Despite its size, OCC-RAG-0.6B matches or exceeds general-purpose models **2–6× larger** on multi-hop reasoning, faithfulness, and refusal benchmarks. It is mid-trained from `Qwen/Qwen3-0.6B-Base` on a large synthetic corpus of multi-context, multi-hop QA with citation-anchored reasoning traces.

## Highlights

- **Faithful by design** — answers only from the supplied context; achieves the best faithfulness (lowest memorization ratio) across all evaluated scales, including 32B models.
- **Calibrated abstention** — outputs `Not enough information` when the context does not support an answer.
- **Structured, citable reasoning** — every answer comes with a transparent trace (query analysis → source analysis → reasoning → status → answer) that cites sources by id.
- **Compact** — a small model that delivers chain-of-thought-level transparency at a fraction of full thinking-mode inference cost.

## Model overview

OCC-RAG-0.6B is mid-trained from `Qwen/Qwen3-0.6B-Base` via supervised fine-tuning on a synthetic corpus of **~3.25M QA pairs** (~2.78M single-hop, ~262k multi-hop single-context, ~165k multi-hop multi-context, and ~43k abstain examples), distilled from a larger teacher with citation-anchored reasoning traces.

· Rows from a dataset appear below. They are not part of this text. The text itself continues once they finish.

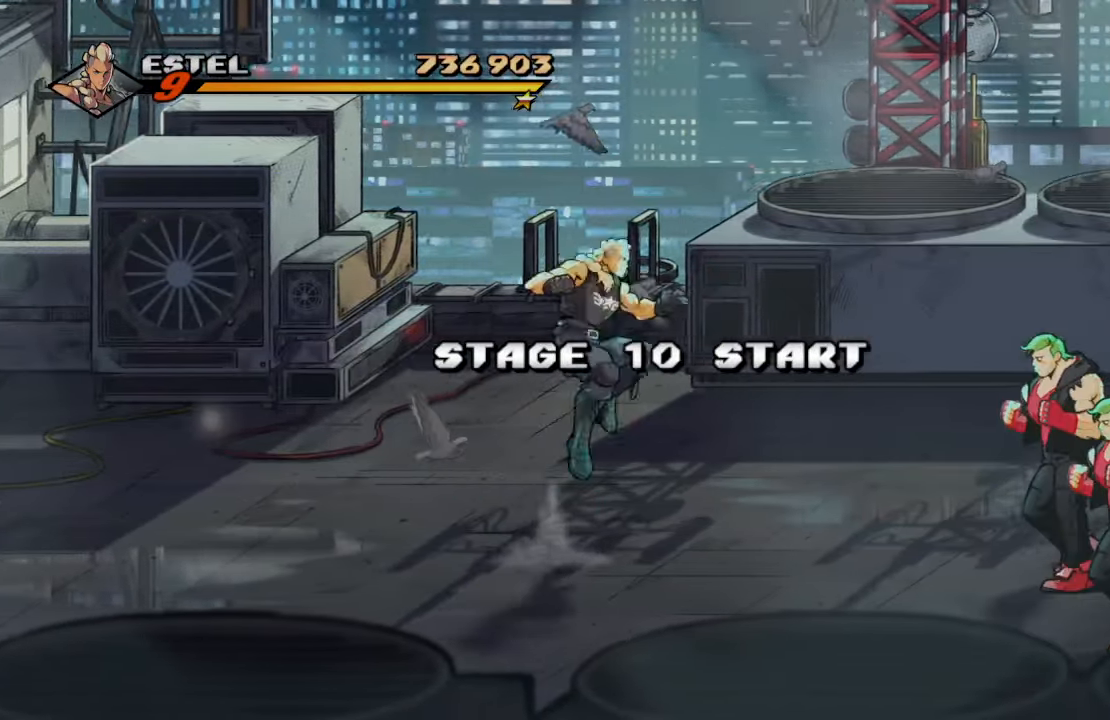
{"buttons": ["SQUARE", "DPAD_RIGHT"], "left_stick": "center", "right_stick": "center", "events": [[267, "DPAD_RIGHT", "up"], [467, "DPAD_RIGHT", "down"]]}
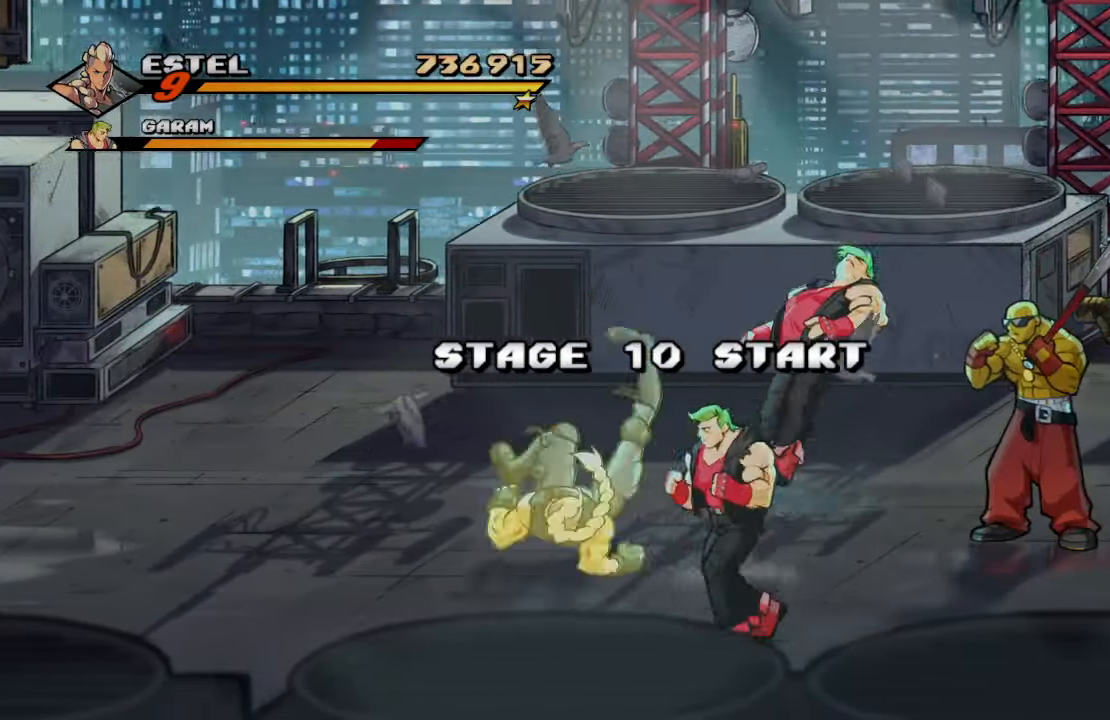
{"buttons": ["SQUARE"], "left_stick": "center", "right_stick": "center", "events": [[133, "SQUARE", "up"], [183, "SQUARE", "down"], [317, "SQUARE", "up"], [350, "SQUARE", "down"], [417, "DPAD_RIGHT", "up"]]}
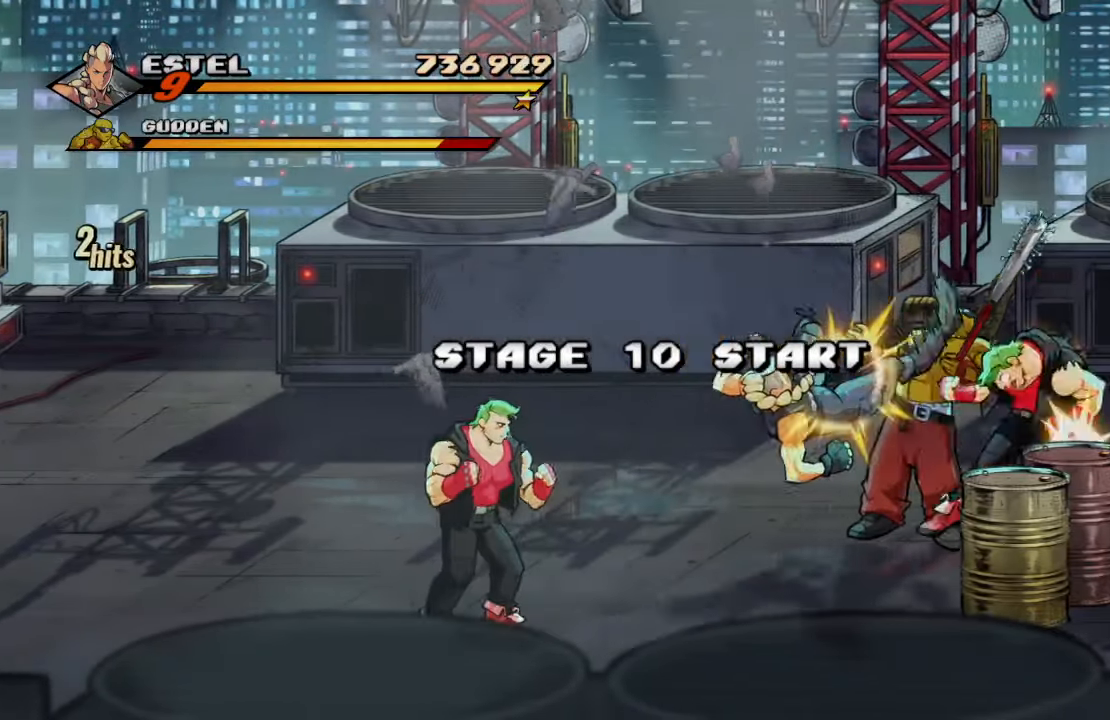
{"buttons": ["SQUARE"], "left_stick": "center", "right_stick": "center"}
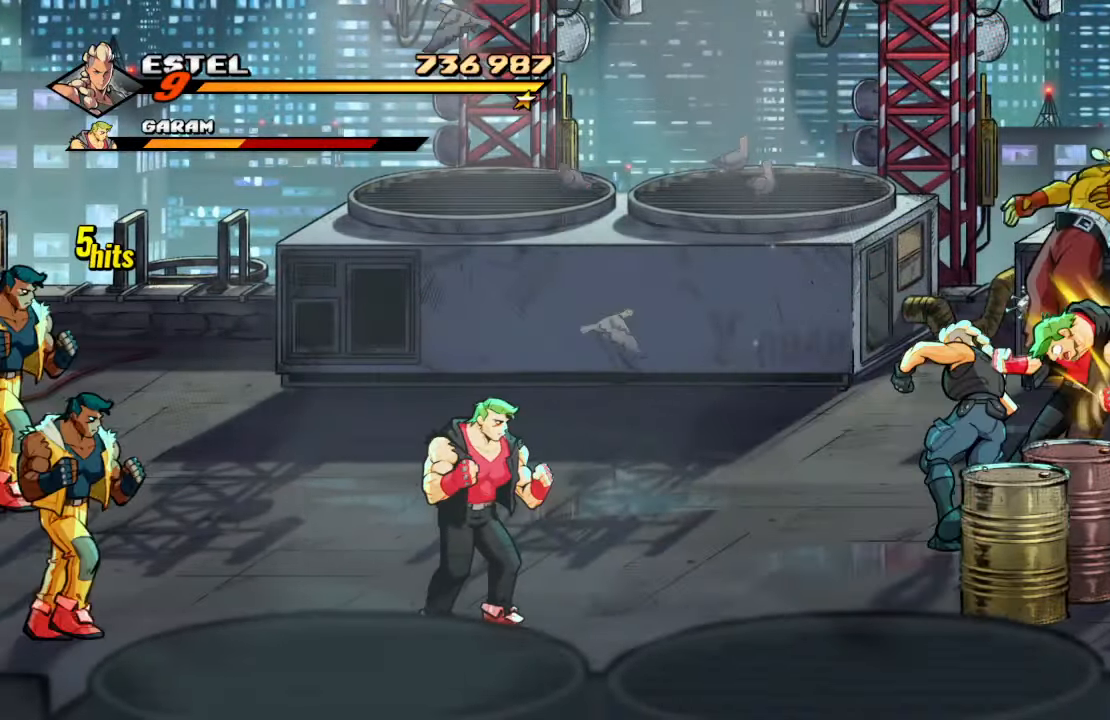
{"buttons": [], "left_stick": "center", "right_stick": "center", "events": [[33, "SQUARE", "up"], [67, "SQUARE", "down"], [217, "SQUARE", "up"], [233, "SQUARE", "down"], [433, "SQUARE", "up"]]}
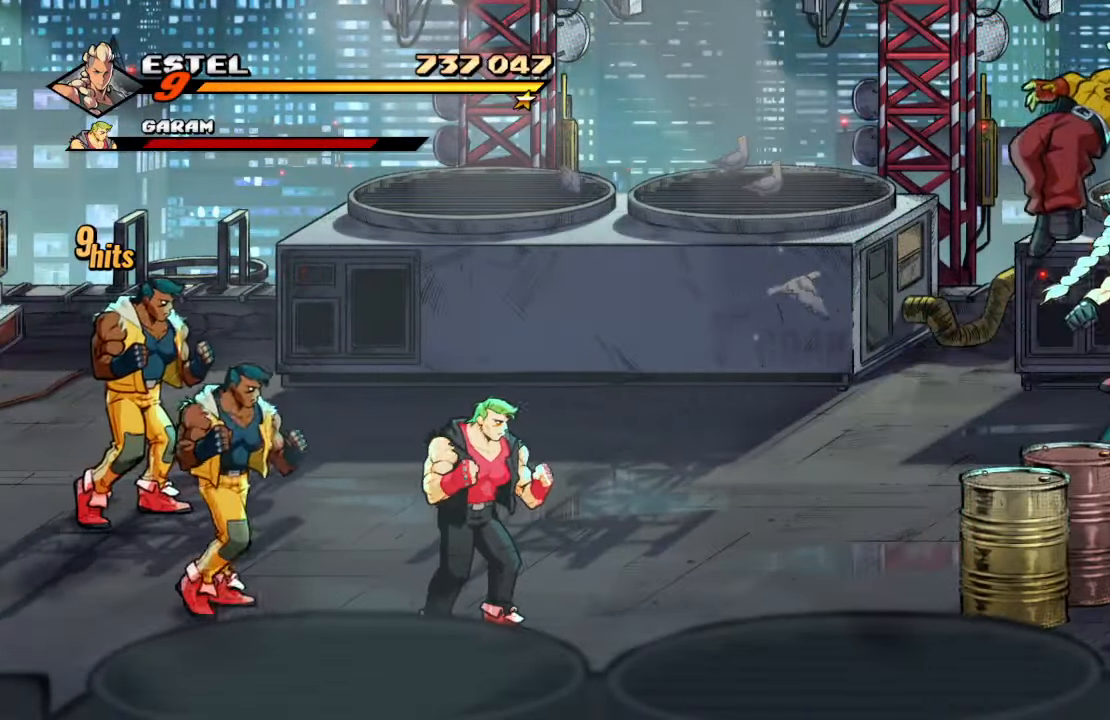
{"buttons": ["DPAD_LEFT"], "left_stick": "center", "right_stick": "center", "events": [[350, "DPAD_LEFT", "down"]]}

Multi-hop and multi-context subsets are oversampled to emphasize compositional reasoning. The prompt/response format is identical at training and inference time, so no train–test mismatch is introduced.

## Evaluation

Evaluated across multi-hop reasoning (HotpotQA, MuSiQue, TAT-QA), faithfulness (ConFiQA), and refusal (MuSiQue-Un). In-Acc = the gold answer appears as a substring of the prediction; F1 = token-level overlap between prediction and gold answer; M_R = memorization ratio (lower = more faithful); R-Acc = refusal accuracy.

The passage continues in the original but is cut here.